# [Stored items from a collection]
────────────────────────────────────────
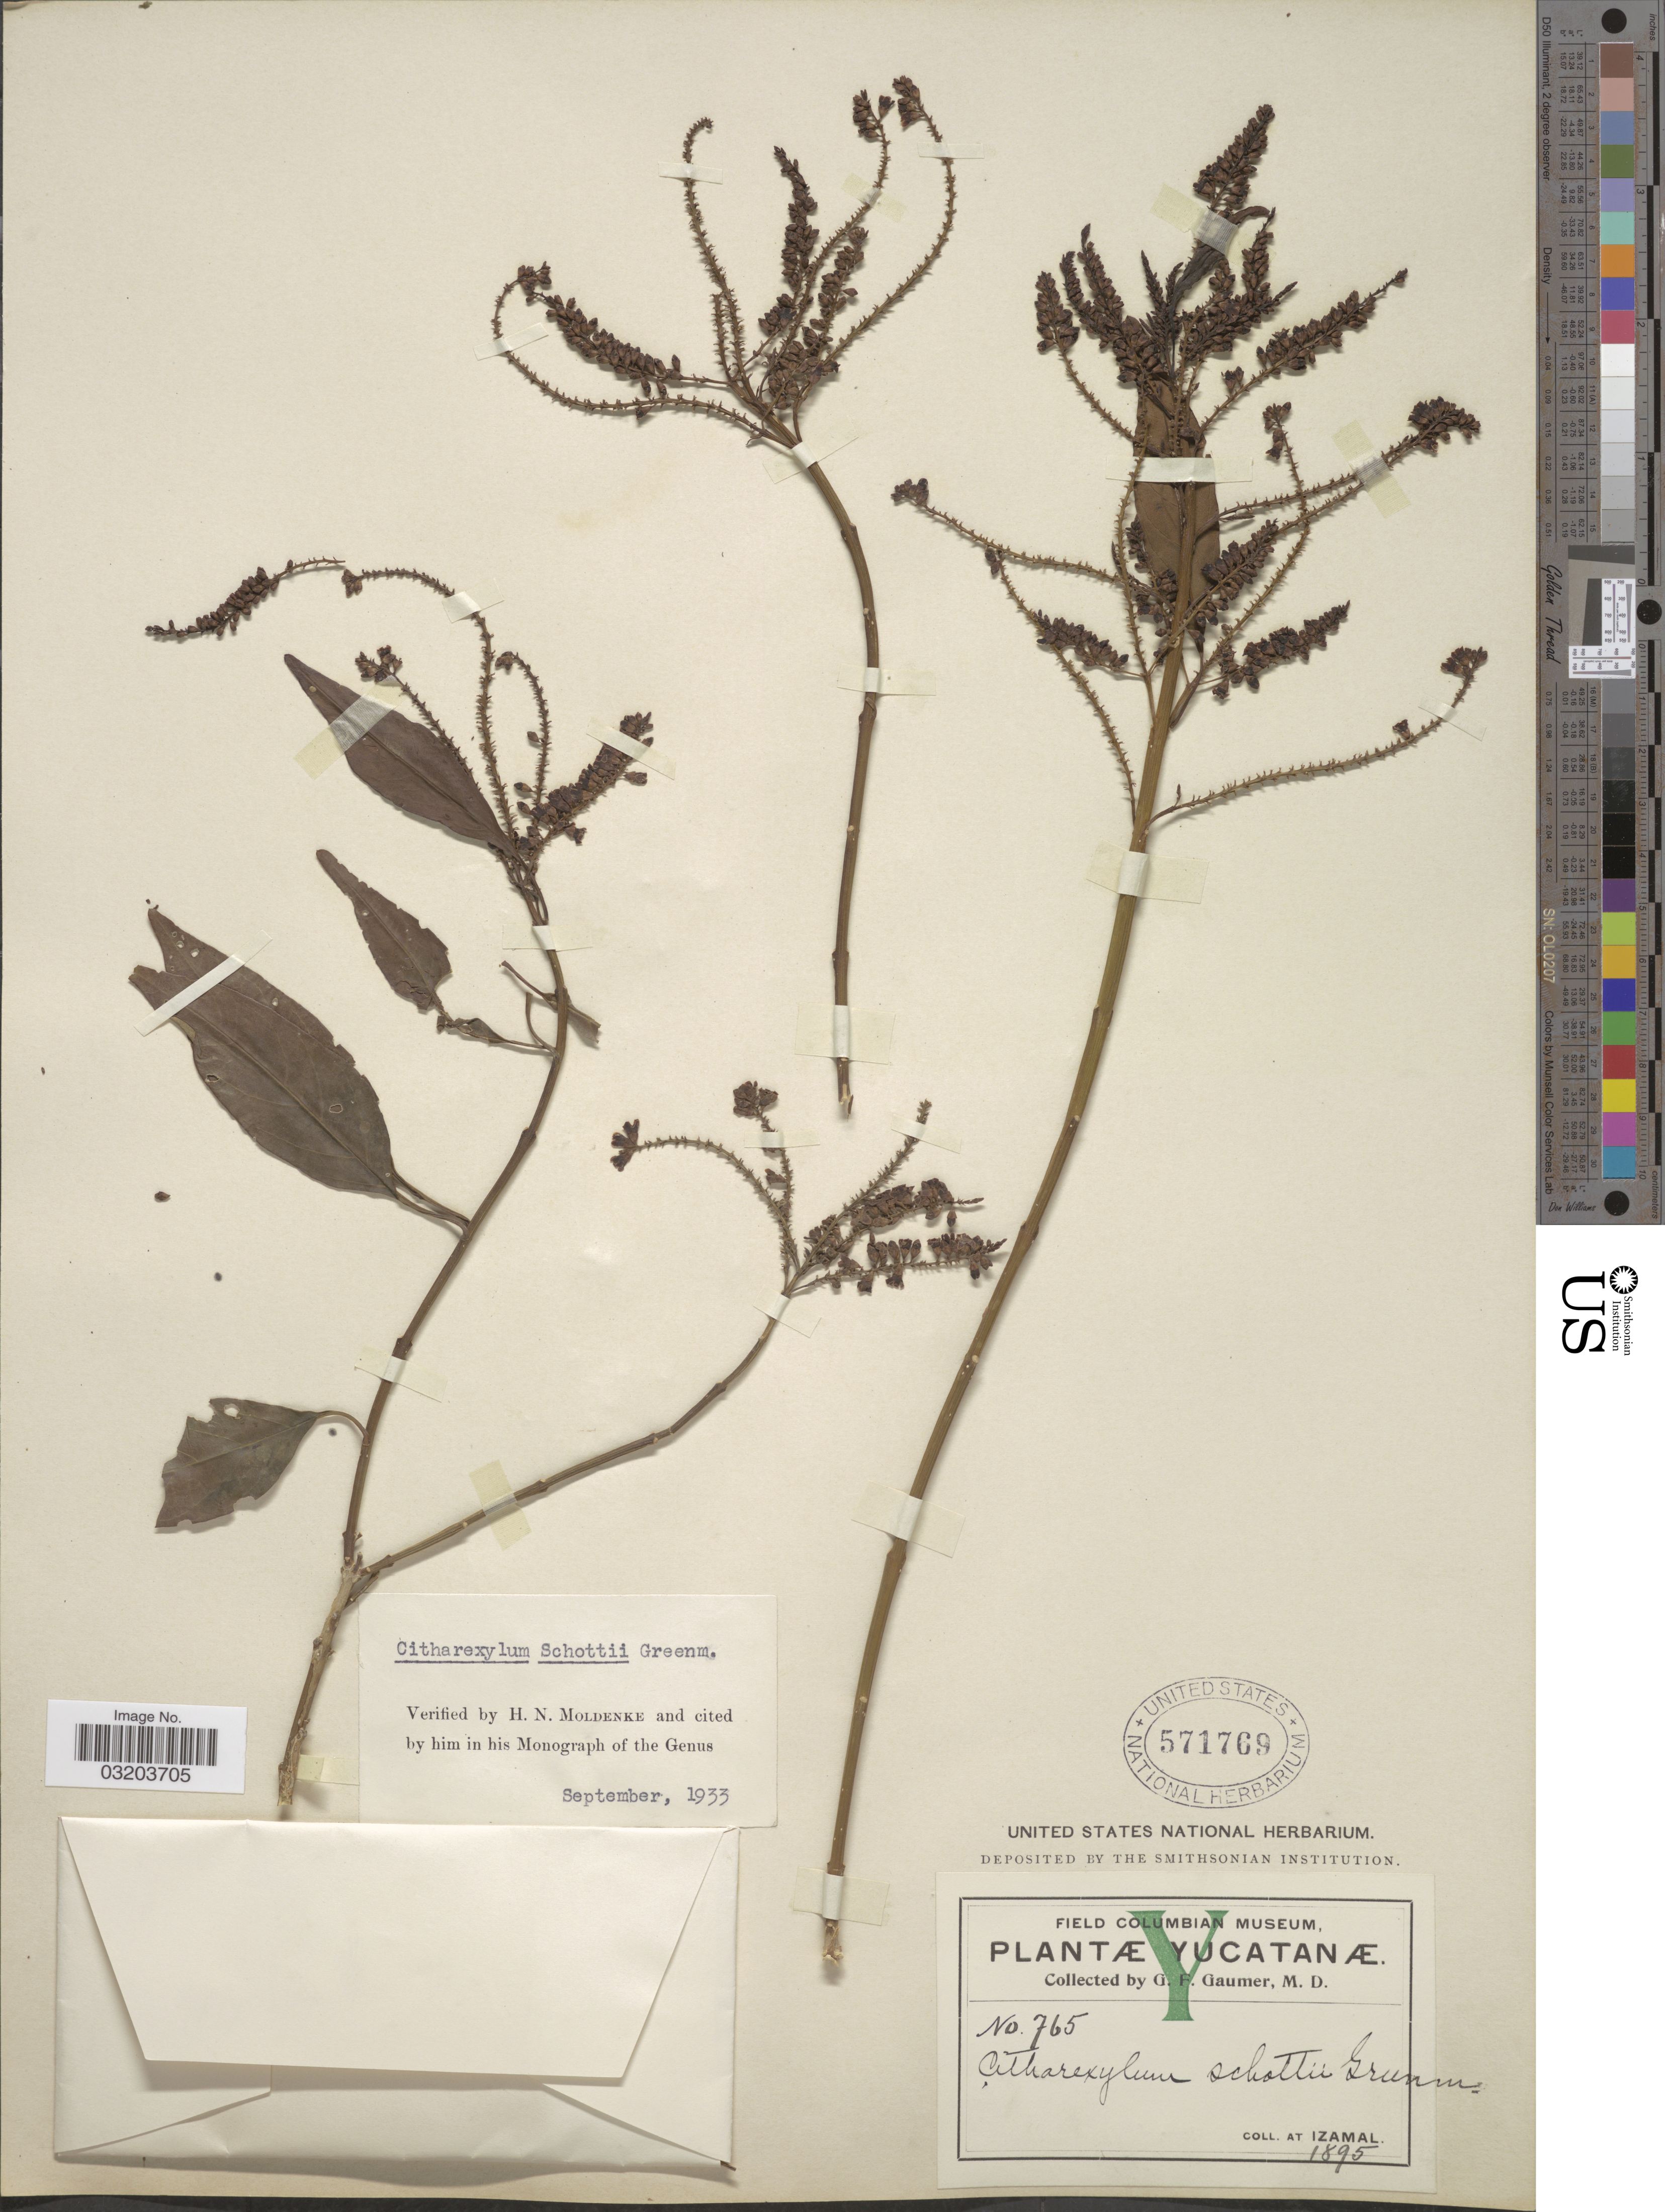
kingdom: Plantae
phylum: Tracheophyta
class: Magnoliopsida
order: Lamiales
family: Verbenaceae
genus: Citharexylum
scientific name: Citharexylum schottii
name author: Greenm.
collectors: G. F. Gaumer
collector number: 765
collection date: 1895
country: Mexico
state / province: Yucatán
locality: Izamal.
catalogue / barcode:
────────────────────────────────────────
# [Problem to solve]
Copy the material again with "collection date" swapped for "date collected" and nothing else changed. Leave the pictures out of your copy.

# [Expected answer]
kingdom: Plantae
phylum: Tracheophyta
class: Magnoliopsida
order: Lamiales
family: Verbenaceae
genus: Citharexylum
scientific name: Citharexylum schottii
name author: Greenm.
collectors: G. F. Gaumer
collector number: 765
date collected: 1895
country: Mexico
state / province: Yucatán
locality: Izamal.
catalogue / barcode:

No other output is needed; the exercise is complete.